BEGIN SELECTED EXCERPT

After a year of zero visitors, the Cook Islands is now pondering just how many visitors it actually wants to return.
Until Covid-19 shut the borders in March, the country was seeing record numbers each year.
For many locals, it had reached a point where they felt the country was struggling to cope.
Muri lagoon's health has been declining. Noxious algal blooms have become increasingly common, largely put down to pollution.
Kelvin Passfield, from the environmental organisation Te Ipukarea Society, said that pressure is even being seen at sacred sites.
"This is Avana harbour, this is the point in Rarotonga where the traditional knowledge says the seven canoes went to Aotearoa back 600-700 years ago or whenever they left, Takitimu and all the other ones," he said
Until last year, the Cook Islands was seeing record tourism numbers, which had brought great wealth.
In 2019, 170,000 thousand people visited the Cook Islands which has a permanent population of just 17,000.
The record figure was just the latest in a series of growing annual visitors.
Mr Passfield said the pressure - on locals, on infrastructure, and the environment - has become too much.
And while it's a great income earner for the country, not enough work has been done on the infrasture and that to be able to handle that number of tourists.
But since Covid-19, those numbers have plummeted to zero.
While the pain for many who've lost business and income has been very real, speak to some in the community, and they'll say: it's been quite nice.
Among them is the country's opposition leader, Tina Browne, who said a serious rethink is needed.
"I think we should be selective about our tourists, and yes, I have heard a lot of our people, they really are a happy with the period that we have found ourselves in the last 12 months," she said.
With the opening of quarantine-free travel with New Zealand this week, the government and tourism businesses are excited, as are many who are now back at work.
But even people in the tourism sector, including the Minister of Tourism minister Patrick Arioka, said perhaps things shouldn't be as they were.
But one thing is clear, I think we are at a time where our numbers have to be looked at very carefully, we need to be at an optimal level, considering the capacity we have.
Mr Arioka said infrastructure has improved - such as a large sewerage project at Muri, which will help.
He said tourism will always be the Cook Islands' mainstay, but it does need a reinvention - something he was underway.
"We had an opportunity to relook at where we were pre-covid to make sure that we have to change in the way tourism needs to be, to look at much more enviromental conscious type of tourism that could help with, for example, keeping our lagoons tidy and clean.
Mr Arioka said it will be a long time before the Cook Islands sees the numbers it was a couple of years ago, giving places like Muri Beach more time to recover.

END SELECTED EXCERPT

* [WORK REQUEST A]:
From the Cook Islands tourism article, reproduce the part that opens with the words containing "Kelvin Passfield, from" and closes with "become too much.".
* [WORK REQUEST B]:
Based on the Cook Islands tourism article, answer yes or no to each statement and quote the words that decide it: (i) Covid-19 shut the borders in March. (ii) Tina Browne is the Minister of Tourism. (iii) The improved infrastructure includes a large sewerage project at Muri.

BEGIN INPUT DATA

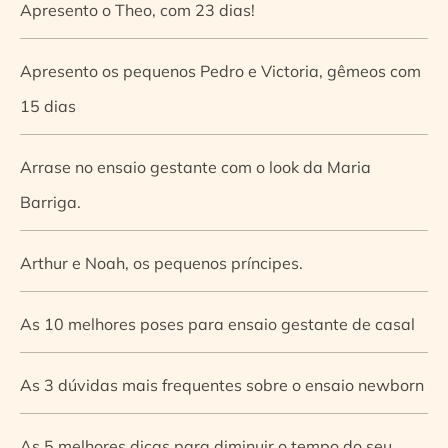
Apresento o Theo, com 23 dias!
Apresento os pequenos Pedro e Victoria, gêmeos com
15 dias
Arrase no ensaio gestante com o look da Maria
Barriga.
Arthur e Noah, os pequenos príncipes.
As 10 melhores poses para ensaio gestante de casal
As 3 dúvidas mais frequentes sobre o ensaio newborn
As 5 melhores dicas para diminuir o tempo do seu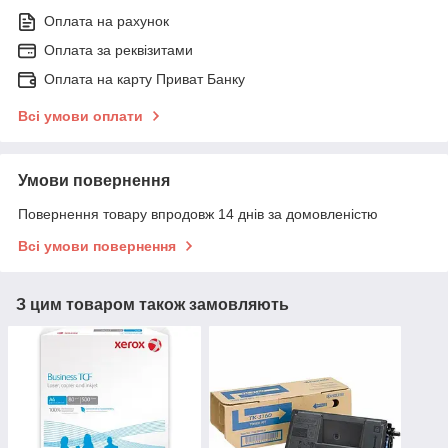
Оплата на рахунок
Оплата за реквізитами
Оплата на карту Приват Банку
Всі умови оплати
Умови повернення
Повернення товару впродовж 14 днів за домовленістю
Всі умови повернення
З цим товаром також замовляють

END INPUT DATA
BEGIN INPUT DATA

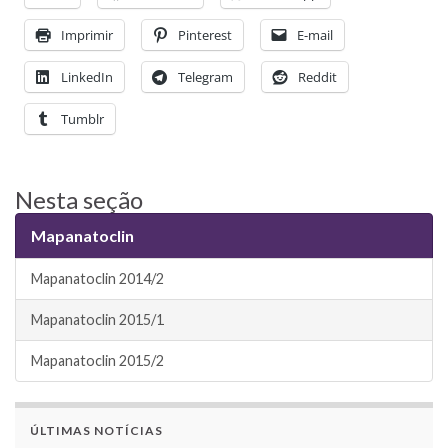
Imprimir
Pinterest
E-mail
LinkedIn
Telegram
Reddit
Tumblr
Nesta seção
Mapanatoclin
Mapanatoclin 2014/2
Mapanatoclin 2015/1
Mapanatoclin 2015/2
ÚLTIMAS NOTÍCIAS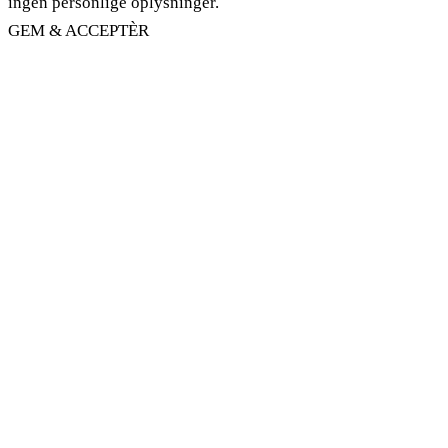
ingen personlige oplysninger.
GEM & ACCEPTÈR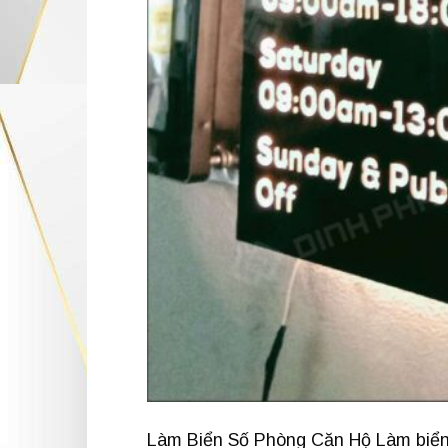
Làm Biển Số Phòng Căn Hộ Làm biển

END INPUT DATA

* [TASK SOLUTION A]:
Kelvin Passfield, from the environmental organisation Te Ipukarea Society, said that pressure is even being seen at sacred sites.
"This is Avana harbour, this is the point in Rarotonga where the traditional knowledge says the seven canoes went to Aotearoa back 600-700 years ago or whenever they left, Takitimu and all the other ones," he said
Until last year, the Cook Islands was seeing record tourism numbers, which had brought great wealth.
In 2019, 170,000 thousand people visited the Cook Islands which has a permanent population of just 17,000.
The record figure was just the latest in a series of growing annual visitors.
Mr Passfield said the pressure - on locals, on infrastructure, and the environment - has become too much.

* [TASK SOLUTION B]:
(i) Yes: "Until Covid-19 shut the borders in March"
(ii) No: "the country's opposition leader, Tina Browne"
(iii) Yes: "such as a large sewerage project at Muri, which will help"